Whose Voice Is It, Anyway? AI, Creators, and the Quiet Squeeze on Human Artistry
A fictional AI rock band just fooled Spotify. Or did it?
According to The Guardian (14 July 2025), "The Velvet Sundown" racked up more than a million streams on Spotify before its creators revealed the entire project (songs, images, backstory) was AI-generated. Two full albums were created using text-to-music and generative image models. No humans in the band. No royalties to share. Just a synthetic act taking up real chart space. Spotify says it didn't know. But the implications go far beyond this one story. This isn't just a quirky headline, it's a real-time case study in how generative AI is reshaping creative economies. And it gives additional urgency to questions about attribution, consent, compensation, and what kind of creative culture we want to incentivise.

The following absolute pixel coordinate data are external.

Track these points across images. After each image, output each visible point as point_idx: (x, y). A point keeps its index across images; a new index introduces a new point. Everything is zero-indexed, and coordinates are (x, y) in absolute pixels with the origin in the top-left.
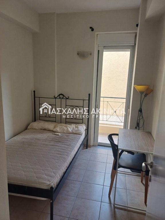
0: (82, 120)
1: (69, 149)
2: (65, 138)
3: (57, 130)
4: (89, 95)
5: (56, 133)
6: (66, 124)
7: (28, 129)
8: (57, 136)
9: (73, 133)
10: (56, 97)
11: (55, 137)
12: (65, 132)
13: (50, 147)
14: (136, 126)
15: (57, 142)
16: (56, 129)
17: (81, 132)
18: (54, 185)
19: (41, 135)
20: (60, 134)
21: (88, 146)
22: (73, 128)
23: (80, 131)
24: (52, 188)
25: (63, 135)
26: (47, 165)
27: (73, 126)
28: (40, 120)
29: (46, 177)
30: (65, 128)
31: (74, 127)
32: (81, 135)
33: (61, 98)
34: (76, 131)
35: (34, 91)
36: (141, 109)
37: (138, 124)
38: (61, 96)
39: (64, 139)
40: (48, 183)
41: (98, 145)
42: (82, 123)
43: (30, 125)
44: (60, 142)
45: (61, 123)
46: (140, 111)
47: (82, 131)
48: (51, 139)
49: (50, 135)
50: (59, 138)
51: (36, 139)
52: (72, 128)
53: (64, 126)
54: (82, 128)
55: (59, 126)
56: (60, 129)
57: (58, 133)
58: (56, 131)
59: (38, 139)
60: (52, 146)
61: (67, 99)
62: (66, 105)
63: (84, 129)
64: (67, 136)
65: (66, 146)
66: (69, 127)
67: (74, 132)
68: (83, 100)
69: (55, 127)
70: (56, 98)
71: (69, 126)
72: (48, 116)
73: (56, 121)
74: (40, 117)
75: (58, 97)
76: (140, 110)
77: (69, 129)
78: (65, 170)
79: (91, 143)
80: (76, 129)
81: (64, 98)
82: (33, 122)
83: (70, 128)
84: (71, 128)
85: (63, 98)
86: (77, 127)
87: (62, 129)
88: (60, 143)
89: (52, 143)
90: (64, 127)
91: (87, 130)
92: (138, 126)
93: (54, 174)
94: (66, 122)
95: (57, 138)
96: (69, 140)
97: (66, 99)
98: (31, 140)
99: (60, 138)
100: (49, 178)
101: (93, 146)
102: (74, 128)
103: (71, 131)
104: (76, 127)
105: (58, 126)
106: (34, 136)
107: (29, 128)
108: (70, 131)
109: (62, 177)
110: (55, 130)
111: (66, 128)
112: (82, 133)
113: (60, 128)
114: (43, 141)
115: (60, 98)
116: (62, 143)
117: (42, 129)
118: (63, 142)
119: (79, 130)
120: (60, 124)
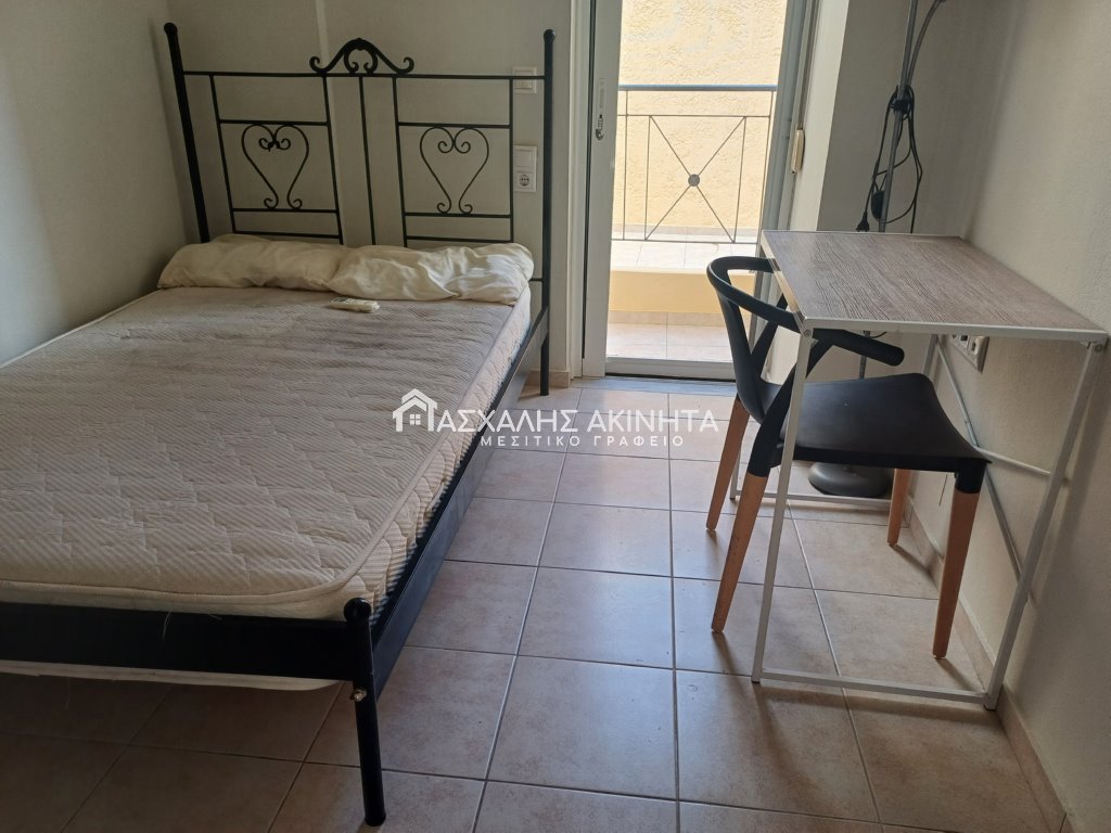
0: (508, 220)
1: (449, 381)
2: (411, 327)
3: (353, 283)
4: (549, 36)
5: (350, 302)
6: (406, 246)
7: (165, 288)
8: (360, 317)
9: (456, 298)
10: (325, 63)
11: (347, 322)
12: (407, 292)
13: (319, 372)
14: (865, 214)
15: (361, 345)
16: (347, 276)
17: (507, 290)
18: (370, 588)
19: (254, 313)
20: (375, 305)
21: (551, 381)
22: (457, 267)
23: (505, 282)
24: (356, 608)
25: (395, 310)
26: (312, 470)
27: (456, 257)
28: (235, 231)
29: (307, 540)
30: (408, 272)
31: (463, 263)
32: (512, 304)
33: (361, 70)
34: (478, 282)
35: (171, 30)
36: (908, 90)
37: (878, 203)
38: (360, 57)
39: (407, 331)
40: (329, 578)
41: (607, 374)
42: (512, 241)
43: (174, 261)
44: (380, 346)
45: (374, 243)
46: (903, 104)
47: (517, 284)
48: (323, 335)
49: (315, 312)
50: (372, 325)
51: (217, 336)
52: (449, 271)
53: (397, 259)
54: (515, 268)
55: (363, 261)
56: (372, 278)
57: (361, 303)
58: (351, 291)
59: (234, 337)
60: (332, 371)
61: (403, 73)
62: (398, 124)
63: (522, 270)
64: (422, 314)
65: (426, 366)
66: (428, 260)
67: (464, 287)
68: (511, 78)
69: (337, 268)
70: (323, 73)
71: (428, 255)
72: (283, 204)
73: (340, 237)
74: (232, 210)
75: (340, 67)
76: (900, 97)
77: (432, 275)
78: (437, 499)
79: (568, 359)
80: (478, 272)
81: (382, 68)
82: (190, 241)
83: (434, 266)
84: (442, 268)
85: (370, 73)
86: (483, 264)
87: (383, 275)
88: (383, 353)
89: (332, 353)
90: (394, 263)
91: (544, 281)
92: (878, 213)
93: (366, 523)
94: (406, 238)
95: (359, 329)
96: (435, 332)
97: (394, 77)
98: (185, 341)
99: (380, 326)
100: (332, 546)
101: (581, 378)
102: (463, 269)
103: (448, 285)
104: (473, 262)
105: (357, 261)
106: (203, 319)
107: (165, 278)
108: (441, 285)
109: (422, 542)
110: (338, 283)
111: (411, 270)
112: (517, 295)
113: (371, 269)
114: (267, 346)
115: (352, 72)
116: (392, 352)
117: (255, 286)
118: (402, 348)
119: (494, 277)
120: (373, 248)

What this means in practice
For years now, large language and audio models have been trained on vast collections of human creativity, books, lyrics, compositions, album covers, all scraped at scale. Most of that content was never consented for this use, and the creators certainly weren't compensated. We are already seeing this being challenged in courts. Now, the outputs of those models are becoming commercial content. The case highlights how easily AI can be used to mimic genre conventions and game platform mechanics, turning music into metadata and padding out your playlist with, in this case, sub-standard pap. Meanwhile, the few musicians who do make a living from streaming royalties are already navigating razor-thin margins. This adds further downward pressure, not just on incomes, but on visibility.

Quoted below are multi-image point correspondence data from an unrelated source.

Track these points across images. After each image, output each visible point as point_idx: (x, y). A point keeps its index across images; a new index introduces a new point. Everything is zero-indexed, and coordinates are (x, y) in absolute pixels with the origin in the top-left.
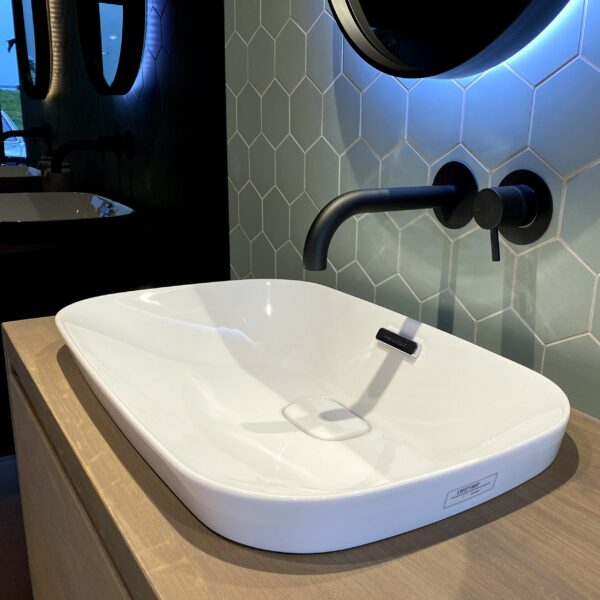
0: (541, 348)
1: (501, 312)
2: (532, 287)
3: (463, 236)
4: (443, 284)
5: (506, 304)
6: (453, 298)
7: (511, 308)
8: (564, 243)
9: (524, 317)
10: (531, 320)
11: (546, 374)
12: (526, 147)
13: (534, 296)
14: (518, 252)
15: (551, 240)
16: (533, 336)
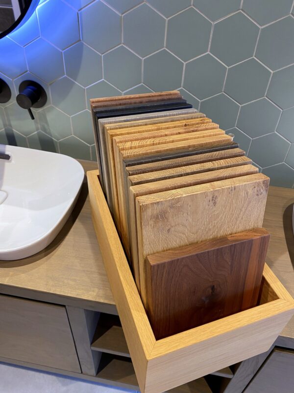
0: (56, 142)
1: (36, 132)
2: (47, 123)
3: (8, 105)
4: (5, 125)
5: (37, 129)
6: (12, 130)
7: (40, 130)
8: (54, 107)
9: (46, 133)
10: (50, 134)
11: (62, 153)
12: (27, 71)
13: (48, 125)
14: (37, 111)
15: (49, 106)
16: (52, 139)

What's working and where it's still difficult
What's working is that this story has cut through. People feel the tension, even those super-duper excited about generative tools are asking better questions. What's hard is that AI generated content is already embedded or embedding without transparency about use of AI. Most organisations have not cracked how to handle AI transparency in an age where it seems that innovation is break-neck speed, with a new element of AI generated content appearing every day. Most end-users can't tell the difference between human and synthetic content. And most platforms, like Spotify, aren't yet reliably flagging what's AI-generated. Once platforms and providers catch up, consumers will have more choice to decide what kind of content they want to back, and what kind of creators they want to sustain.
The rise of synthetic creativity doesn't have to mean the decline of human artistry. In fact, if the compensation element can be sorted, I can foresee a creative flourishing that benefits musicians and other creatives. But it might, if we stay silent on the need for transparency, or if we value convenience over culture. Whether Spotify was fooled or simply unbothered, the question remains: when the next AI band racks up a million streams, will anyone care who didn't get paid?